Freddy Zorilla - With a purposeful grimace and a terrible sound, he wades through the buildings toward the center of town. Go, go Zorilla. Another VSL guy whose name I enjoy (No, Taco, I don't care that's it pronounced in a less pun-able way in Spanish. I'm having fun with it anyway). Freddy's .290/.354/.415 line makes me curious to see what he might be able to do stateside next year.

Brody Colvin - Colvin has been beyond awful this year. In fact, he seems to get worse with every passing season. He's Rule 5 eligible this Winter and with the numbers crunch I don't know if he'll get protected. With a nearly 6 BB/9 rate and a 4 K/9 rate I'm not against letting him go. Maybe a change of scenery will make it easier to find the plate. If he succeeds elsewhere, good for him, but I think he's just getting worse here.

Perci Garner - Another Rule 5 eligible guy who has problems with Walks. Garner's future is in the bullpen, where perhaps he can hide his control issues and focus on 2 pitches and getting Strikes.
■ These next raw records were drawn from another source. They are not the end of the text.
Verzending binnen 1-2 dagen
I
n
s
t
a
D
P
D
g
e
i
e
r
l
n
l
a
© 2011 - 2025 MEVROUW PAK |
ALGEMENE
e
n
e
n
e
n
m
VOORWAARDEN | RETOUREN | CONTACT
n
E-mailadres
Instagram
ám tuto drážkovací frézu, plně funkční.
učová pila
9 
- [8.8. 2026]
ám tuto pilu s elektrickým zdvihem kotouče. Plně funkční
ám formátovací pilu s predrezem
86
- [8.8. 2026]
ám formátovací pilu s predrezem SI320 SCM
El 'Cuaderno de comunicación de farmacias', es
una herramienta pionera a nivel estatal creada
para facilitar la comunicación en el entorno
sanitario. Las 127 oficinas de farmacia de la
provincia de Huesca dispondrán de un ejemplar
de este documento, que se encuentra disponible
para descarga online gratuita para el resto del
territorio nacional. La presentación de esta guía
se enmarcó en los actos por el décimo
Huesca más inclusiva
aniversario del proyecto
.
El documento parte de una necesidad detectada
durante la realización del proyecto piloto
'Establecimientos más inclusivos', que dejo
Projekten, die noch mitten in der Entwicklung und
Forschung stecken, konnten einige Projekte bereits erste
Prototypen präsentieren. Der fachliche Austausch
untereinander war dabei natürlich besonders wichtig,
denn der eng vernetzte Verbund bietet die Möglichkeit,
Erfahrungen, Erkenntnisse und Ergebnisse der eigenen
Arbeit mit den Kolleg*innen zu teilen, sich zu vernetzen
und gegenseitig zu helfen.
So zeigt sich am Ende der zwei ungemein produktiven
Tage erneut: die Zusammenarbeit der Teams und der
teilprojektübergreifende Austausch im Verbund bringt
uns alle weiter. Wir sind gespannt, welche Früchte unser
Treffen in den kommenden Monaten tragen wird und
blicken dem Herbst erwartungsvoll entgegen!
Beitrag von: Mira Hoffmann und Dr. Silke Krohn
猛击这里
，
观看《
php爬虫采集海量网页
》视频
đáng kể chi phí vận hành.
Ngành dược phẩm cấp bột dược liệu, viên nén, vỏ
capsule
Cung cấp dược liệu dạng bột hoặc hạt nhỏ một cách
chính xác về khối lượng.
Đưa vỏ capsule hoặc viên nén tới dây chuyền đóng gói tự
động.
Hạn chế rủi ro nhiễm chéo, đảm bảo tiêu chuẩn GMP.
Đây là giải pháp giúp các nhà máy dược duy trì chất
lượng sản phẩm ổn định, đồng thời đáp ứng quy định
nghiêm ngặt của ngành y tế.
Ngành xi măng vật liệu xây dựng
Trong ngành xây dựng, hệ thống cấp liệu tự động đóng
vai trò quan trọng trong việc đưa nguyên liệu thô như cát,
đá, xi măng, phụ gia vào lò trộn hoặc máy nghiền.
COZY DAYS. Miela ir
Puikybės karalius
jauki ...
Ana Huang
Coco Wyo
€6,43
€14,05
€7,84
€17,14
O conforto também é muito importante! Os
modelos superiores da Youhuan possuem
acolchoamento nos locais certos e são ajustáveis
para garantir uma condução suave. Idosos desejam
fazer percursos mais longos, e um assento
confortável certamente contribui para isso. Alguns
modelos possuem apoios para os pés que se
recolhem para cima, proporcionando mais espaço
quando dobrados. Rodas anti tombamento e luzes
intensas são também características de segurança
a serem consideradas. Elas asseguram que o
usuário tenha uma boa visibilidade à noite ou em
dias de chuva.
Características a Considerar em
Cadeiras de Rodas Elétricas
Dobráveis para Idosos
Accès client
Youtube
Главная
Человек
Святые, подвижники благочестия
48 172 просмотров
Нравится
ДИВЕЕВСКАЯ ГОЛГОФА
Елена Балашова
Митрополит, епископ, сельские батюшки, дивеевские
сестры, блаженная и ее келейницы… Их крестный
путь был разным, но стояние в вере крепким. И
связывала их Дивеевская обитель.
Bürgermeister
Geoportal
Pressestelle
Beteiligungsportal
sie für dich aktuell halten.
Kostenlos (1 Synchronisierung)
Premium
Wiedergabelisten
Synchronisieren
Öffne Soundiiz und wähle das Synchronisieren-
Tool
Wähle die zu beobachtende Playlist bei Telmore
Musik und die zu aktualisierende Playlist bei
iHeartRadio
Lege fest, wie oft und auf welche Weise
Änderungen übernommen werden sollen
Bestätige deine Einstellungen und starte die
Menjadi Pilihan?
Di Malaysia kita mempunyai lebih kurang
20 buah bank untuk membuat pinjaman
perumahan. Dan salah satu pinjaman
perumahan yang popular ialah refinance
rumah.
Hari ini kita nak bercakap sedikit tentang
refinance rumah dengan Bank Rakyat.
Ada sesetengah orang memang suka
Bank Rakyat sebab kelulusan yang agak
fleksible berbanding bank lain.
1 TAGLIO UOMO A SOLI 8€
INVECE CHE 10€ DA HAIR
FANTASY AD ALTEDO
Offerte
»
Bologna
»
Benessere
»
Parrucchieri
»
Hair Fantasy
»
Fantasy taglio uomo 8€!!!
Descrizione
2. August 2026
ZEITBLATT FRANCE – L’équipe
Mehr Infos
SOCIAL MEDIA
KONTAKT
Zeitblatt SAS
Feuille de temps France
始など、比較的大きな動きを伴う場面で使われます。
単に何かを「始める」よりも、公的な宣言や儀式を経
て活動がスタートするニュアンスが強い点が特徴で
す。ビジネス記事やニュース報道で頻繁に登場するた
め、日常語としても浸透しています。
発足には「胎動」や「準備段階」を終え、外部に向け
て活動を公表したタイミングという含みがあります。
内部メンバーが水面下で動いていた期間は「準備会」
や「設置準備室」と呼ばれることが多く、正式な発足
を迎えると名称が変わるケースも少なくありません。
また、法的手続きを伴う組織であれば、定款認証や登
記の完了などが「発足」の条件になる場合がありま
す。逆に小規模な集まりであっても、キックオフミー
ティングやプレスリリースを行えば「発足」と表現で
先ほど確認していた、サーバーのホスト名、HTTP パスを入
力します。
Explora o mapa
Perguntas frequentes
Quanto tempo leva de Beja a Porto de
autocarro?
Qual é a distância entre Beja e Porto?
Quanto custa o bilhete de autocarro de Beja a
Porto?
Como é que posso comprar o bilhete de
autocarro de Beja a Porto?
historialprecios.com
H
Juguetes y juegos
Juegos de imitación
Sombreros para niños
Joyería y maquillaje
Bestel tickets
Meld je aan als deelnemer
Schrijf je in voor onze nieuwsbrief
Could be a high leverage bullpen arm.

Severino Gonzalez - His raw stuff isn't the greatest, but the guy just keeps racking up K's and he almost never walks anyone. He's not likely a future Ace, but he may be able to become a reliable middle of the rotation guy if this control holds at higher levels (that doesn't always happen). An interesting guy to follow in 2014.

Yoel Mecias - Up until his injury this summer Mecias was a revelation. 57.0 IP, 70 K, 25 BB, 3.79 ERA. We won't see him again for quite a while, as he rehabs, but anything close to that would make him quite a prospect.

Mauricio Robles - Cherrypicked off the Mariners Waiver Wire this Spring, Robles has racked up K's and BBs in nearly equal measure. We're probably seeing him at some point in Philly in the next 8 weeks. To his credit he doesn't give up a lot of hard contact, with 8 XBH in 50+ innings.

Shane Watson - Watson's stats aren't worth disecting too much as he has been overhauling his Pitching this summer. He's currently shut down to give his shoulder a rest. The good news is that while he was still Pitching his K rate improved every month, pretty dramatically, while his BB rate remained reasonable.Kind of a hold steady year for Watson as far as rankings go, but if the overhaul works, he may come out of it a far better prospect next summer.